EXERCISE BRIEF:
Copy every one of the records below word for word, leaving the pictures out of your answer.

"""

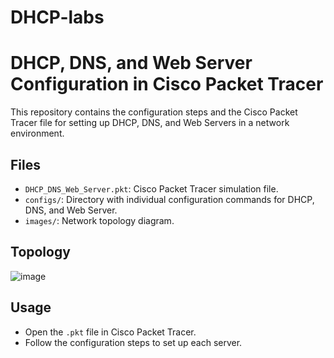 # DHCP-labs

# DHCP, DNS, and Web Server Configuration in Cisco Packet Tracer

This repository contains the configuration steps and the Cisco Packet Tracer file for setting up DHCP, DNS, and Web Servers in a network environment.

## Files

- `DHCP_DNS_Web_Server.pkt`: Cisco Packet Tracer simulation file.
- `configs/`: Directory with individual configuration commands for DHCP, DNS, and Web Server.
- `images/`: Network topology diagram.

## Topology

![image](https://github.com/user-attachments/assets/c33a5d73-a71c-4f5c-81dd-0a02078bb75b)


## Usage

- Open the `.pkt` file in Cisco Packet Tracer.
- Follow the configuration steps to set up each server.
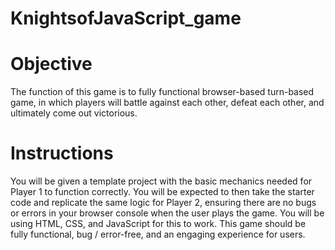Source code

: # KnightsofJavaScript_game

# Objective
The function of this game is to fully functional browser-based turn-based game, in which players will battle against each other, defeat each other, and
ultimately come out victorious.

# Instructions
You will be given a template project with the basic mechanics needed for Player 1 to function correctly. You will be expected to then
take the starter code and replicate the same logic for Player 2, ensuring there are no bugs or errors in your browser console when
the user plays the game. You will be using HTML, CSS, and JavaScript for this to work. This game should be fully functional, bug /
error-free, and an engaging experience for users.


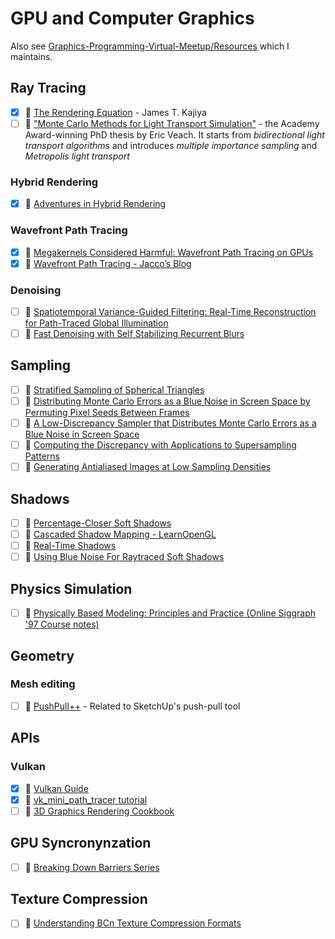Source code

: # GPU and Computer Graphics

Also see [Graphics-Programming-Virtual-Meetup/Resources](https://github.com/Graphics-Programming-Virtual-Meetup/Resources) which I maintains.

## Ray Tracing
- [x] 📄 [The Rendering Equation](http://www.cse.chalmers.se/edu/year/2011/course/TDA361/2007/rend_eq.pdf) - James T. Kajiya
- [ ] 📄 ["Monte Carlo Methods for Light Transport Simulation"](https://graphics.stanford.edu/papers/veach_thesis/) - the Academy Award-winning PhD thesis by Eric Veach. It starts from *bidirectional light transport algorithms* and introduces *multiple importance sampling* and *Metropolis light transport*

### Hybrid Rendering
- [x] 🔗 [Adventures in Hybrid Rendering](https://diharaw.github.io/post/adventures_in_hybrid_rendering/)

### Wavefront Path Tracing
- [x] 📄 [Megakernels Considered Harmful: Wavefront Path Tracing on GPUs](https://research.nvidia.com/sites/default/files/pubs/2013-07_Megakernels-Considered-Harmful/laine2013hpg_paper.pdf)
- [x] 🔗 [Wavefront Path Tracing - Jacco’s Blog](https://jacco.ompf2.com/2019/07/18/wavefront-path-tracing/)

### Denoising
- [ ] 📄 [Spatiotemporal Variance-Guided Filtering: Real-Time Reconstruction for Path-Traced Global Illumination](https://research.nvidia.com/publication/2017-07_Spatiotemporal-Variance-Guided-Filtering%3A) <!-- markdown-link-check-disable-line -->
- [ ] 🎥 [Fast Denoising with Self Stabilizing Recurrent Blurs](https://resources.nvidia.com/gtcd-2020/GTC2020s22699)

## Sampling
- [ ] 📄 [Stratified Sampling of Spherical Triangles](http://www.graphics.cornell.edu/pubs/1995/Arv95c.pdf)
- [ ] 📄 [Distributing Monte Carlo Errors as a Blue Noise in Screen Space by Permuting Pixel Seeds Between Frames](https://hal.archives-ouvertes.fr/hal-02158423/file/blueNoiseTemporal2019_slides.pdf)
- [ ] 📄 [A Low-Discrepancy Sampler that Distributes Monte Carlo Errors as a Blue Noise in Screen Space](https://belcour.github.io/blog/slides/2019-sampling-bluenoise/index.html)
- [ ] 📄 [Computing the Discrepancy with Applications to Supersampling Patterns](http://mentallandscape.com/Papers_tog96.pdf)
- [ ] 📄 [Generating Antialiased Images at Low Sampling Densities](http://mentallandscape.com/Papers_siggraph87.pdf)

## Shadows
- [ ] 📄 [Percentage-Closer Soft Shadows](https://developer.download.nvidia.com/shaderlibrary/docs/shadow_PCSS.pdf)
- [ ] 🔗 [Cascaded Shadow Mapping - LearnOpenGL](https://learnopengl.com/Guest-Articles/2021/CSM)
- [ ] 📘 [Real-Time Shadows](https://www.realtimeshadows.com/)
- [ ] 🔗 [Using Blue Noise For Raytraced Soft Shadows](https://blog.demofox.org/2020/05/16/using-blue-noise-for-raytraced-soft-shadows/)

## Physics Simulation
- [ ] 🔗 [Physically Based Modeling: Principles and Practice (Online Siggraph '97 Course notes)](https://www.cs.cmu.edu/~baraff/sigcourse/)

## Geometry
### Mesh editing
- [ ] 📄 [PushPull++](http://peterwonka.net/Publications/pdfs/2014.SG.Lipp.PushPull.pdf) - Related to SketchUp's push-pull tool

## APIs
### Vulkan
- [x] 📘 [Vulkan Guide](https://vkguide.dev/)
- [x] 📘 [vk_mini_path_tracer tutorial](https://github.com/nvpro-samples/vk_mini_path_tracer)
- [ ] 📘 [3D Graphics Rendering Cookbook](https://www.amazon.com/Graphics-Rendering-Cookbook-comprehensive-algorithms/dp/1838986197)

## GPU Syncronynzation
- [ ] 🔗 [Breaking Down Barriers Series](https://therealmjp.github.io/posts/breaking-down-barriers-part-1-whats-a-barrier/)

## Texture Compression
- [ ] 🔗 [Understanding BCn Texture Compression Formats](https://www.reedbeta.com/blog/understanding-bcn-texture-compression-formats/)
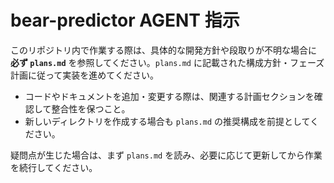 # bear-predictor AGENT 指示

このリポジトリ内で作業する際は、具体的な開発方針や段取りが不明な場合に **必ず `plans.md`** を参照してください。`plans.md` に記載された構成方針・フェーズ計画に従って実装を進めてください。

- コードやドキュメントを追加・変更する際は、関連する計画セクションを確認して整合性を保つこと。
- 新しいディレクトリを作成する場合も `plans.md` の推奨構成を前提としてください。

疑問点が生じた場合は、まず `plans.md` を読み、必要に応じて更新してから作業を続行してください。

"""

TASK RESPONSE:
 # DHCP-labs

# DHCP, DNS, and Web Server Configuration in Cisco Packet Tracer

This repository contains the configuration steps and the Cisco Packet Tracer file for setting up DHCP, DNS, and Web Servers in a network environment.

## Files

- `DHCP_DNS_Web_Server.pkt`: Cisco Packet Tracer simulation file.
- `configs/`: Directory with individual configuration commands for DHCP, DNS, and Web Server.
- `images/`: Network topology diagram.

## Topology

![image](https://github.com/user-attachments/assets/c33a5d73-a71c-4f5c-81dd-0a02078bb75b)


## Usage

- Open the `.pkt` file in Cisco Packet Tracer.
- Follow the configuration steps to set up each server.
Source code

: # KnightsofJavaScript_game

# Objective
The function of this game is to fully functional browser-based turn-based game, in which players will battle against each other, defeat each other, and
ultimately come out victorious.

# Instructions
You will be given a template project with the basic mechanics needed for Player 1 to function correctly. You will be expected to then
take the starter code and replicate the same logic for Player 2, ensuring there are no bugs or errors in your browser console when
the user plays the game. You will be using HTML, CSS, and JavaScript for this to work. This game should be fully functional, bug /
error-free, and an engaging experience for users.


Source code

: # GPU and Computer Graphics

Also see [Graphics-Programming-Virtual-Meetup/Resources](https://github.com/Graphics-Programming-Virtual-Meetup/Resources) which I maintains.

## Ray Tracing
- [x] 📄 [The Rendering Equation](http://www.cse.chalmers.se/edu/year/2011/course/TDA361/2007/rend_eq.pdf) - James T. Kajiya
- [ ] 📄 ["Monte Carlo Methods for Light Transport Simulation"](https://graphics.stanford.edu/papers/veach_thesis/) - the Academy Award-winning PhD thesis by Eric Veach. It starts from *bidirectional light transport algorithms* and introduces *multiple importance sampling* and *Metropolis light transport*

### Hybrid Rendering
- [x] 🔗 [Adventures in Hybrid Rendering](https://diharaw.github.io/post/adventures_in_hybrid_rendering/)

### Wavefront Path Tracing
- [x] 📄 [Megakernels Considered Harmful: Wavefront Path Tracing on GPUs](https://research.nvidia.com/sites/default/files/pubs/2013-07_Megakernels-Considered-Harmful/laine2013hpg_paper.pdf)
- [x] 🔗 [Wavefront Path Tracing - Jacco’s Blog](https://jacco.ompf2.com/2019/07/18/wavefront-path-tracing/)

### Denoising
- [ ] 📄 [Spatiotemporal Variance-Guided Filtering: Real-Time Reconstruction for Path-Traced Global Illumination](https://research.nvidia.com/publication/2017-07_Spatiotemporal-Variance-Guided-Filtering%3A) <!-- markdown-link-check-disable-line -->
- [ ] 🎥 [Fast Denoising with Self Stabilizing Recurrent Blurs](https://resources.nvidia.com/gtcd-2020/GTC2020s22699)

## Sampling
- [ ] 📄 [Stratified Sampling of Spherical Triangles](http://www.graphics.cornell.edu/pubs/1995/Arv95c.pdf)
- [ ] 📄 [Distributing Monte Carlo Errors as a Blue Noise in Screen Space by Permuting Pixel Seeds Between Frames](https://hal.archives-ouvertes.fr/hal-02158423/file/blueNoiseTemporal2019_slides.pdf)
- [ ] 📄 [A Low-Discrepancy Sampler that Distributes Monte Carlo Errors as a Blue Noise in Screen Space](https://belcour.github.io/blog/slides/2019-sampling-bluenoise/index.html)
- [ ] 📄 [Computing the Discrepancy with Applications to Supersampling Patterns](http://mentallandscape.com/Papers_tog96.pdf)
- [ ] 📄 [Generating Antialiased Images at Low Sampling Densities](http://mentallandscape.com/Papers_siggraph87.pdf)

## Shadows
- [ ] 📄 [Percentage-Closer Soft Shadows](https://developer.download.nvidia.com/shaderlibrary/docs/shadow_PCSS.pdf)
- [ ] 🔗 [Cascaded Shadow Mapping - LearnOpenGL](https://learnopengl.com/Guest-Articles/2021/CSM)
- [ ] 📘 [Real-Time Shadows](https://www.realtimeshadows.com/)
- [ ] 🔗 [Using Blue Noise For Raytraced Soft Shadows](https://blog.demofox.org/2020/05/16/using-blue-noise-for-raytraced-soft-shadows/)

## Physics Simulation
- [ ] 🔗 [Physically Based Modeling: Principles and Practice (Online Siggraph '97 Course notes)](https://www.cs.cmu.edu/~baraff/sigcourse/)

## Geometry
### Mesh editing
- [ ] 📄 [PushPull++](http://peterwonka.net/Publications/pdfs/2014.SG.Lipp.PushPull.pdf) - Related to SketchUp's push-pull tool

## APIs
### Vulkan
- [x] 📘 [Vulkan Guide](https://vkguide.dev/)
- [x] 📘 [vk_mini_path_tracer tutorial](https://github.com/nvpro-samples/vk_mini_path_tracer)
- [ ] 📘 [3D Graphics Rendering Cookbook](https://www.amazon.com/Graphics-Rendering-Cookbook-comprehensive-algorithms/dp/1838986197)

## GPU Syncronynzation
- [ ] 🔗 [Breaking Down Barriers Series](https://therealmjp.github.io/posts/breaking-down-barriers-part-1-whats-a-barrier/)

## Texture Compression
- [ ] 🔗 [Understanding BCn Texture Compression Formats](https://www.reedbeta.com/blog/understanding-bcn-texture-compression-formats/)
 # bear-predictor AGENT 指示

このリポジトリ内で作業する際は、具体的な開発方針や段取りが不明な場合に **必ず `plans.md`** を参照してください。`plans.md` に記載された構成方針・フェーズ計画に従って実装を進めてください。

- コードやドキュメントを追加・変更する際は、関連する計画セクションを確認して整合性を保つこと。
- 新しいディレクトリを作成する場合も `plans.md` の推奨構成を前提としてください。

疑問点が生じた場合は、まず `plans.md` を読み、必要に応じて更新してから作業を続行してください。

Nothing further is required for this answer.